Another way to reduce the experimental variation is to have replicate samples. If variations are introduced in an unbiased manner in the experimental or analysis steps after the replication point, averaging the final expression values can better estimate the “expression level” at the replication point (variance of the average is inversely proportional to the number of replicates). Replicates can be done from early point to late point following this rough scale: different individuals (cell line strains), independently grown cell lines (pure strain animals), different tissue sample from the same individual, split tissue samples, split mRNA, split IVT, and scanning one array multiple times. We have observed that replicates at split-IVT level usually agree well in terms of expression values and cluster very tightly. Therefore such replications may not help us to better estimate and reduce the variation introduced before the IVT-splitting point.

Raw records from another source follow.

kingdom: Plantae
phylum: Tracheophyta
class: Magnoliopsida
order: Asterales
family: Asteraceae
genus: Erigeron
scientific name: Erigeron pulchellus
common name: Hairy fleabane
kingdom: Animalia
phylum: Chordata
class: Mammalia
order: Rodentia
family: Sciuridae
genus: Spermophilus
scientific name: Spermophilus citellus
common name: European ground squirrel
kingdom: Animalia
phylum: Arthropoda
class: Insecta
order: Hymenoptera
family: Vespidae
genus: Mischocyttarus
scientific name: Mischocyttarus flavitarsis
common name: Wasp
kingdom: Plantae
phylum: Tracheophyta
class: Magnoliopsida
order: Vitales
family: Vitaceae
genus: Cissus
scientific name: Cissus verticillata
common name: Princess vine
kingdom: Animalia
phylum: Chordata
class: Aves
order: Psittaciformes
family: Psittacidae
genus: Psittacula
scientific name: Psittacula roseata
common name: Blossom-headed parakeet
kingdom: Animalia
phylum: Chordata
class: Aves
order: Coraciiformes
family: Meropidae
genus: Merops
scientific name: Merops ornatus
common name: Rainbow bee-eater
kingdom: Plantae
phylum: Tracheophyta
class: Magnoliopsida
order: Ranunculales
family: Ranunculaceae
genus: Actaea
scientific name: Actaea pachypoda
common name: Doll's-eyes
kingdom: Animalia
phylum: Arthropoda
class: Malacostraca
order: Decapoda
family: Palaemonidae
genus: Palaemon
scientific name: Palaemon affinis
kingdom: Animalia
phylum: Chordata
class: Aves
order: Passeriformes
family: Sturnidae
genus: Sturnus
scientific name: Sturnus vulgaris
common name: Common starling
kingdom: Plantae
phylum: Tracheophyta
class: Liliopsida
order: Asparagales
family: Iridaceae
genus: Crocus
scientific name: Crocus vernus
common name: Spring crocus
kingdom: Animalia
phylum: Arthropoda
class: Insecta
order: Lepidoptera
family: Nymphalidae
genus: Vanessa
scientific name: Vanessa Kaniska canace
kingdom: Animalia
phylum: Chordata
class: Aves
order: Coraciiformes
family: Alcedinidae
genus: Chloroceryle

The practical choice of the point of replication should suit experimental purpose. For example, when an investigator only has very small amount of RNA, the choices are using double-round amplification (which may have 5' bias) or pooling RNA from different animals in the same litter. Pooling more samples is good as long as the gene expression variation among the pooled animals is expected to be smaller than the gene expression difference among the studied biological conditions, but this choice may be more expensive. Even when the sample amount is enough, the choice exists between whether to process the sample of each animal and hybridize it to a different array, or pool the sample of different animals first and then split the pooled samples into several aliquots, and do IVT and hybridization separately into replicate arrays. This situation is more complex and the answer is probably dependent on specific experiment (the number of replicates, what point to replicate and pool, and the variation of genes at these points).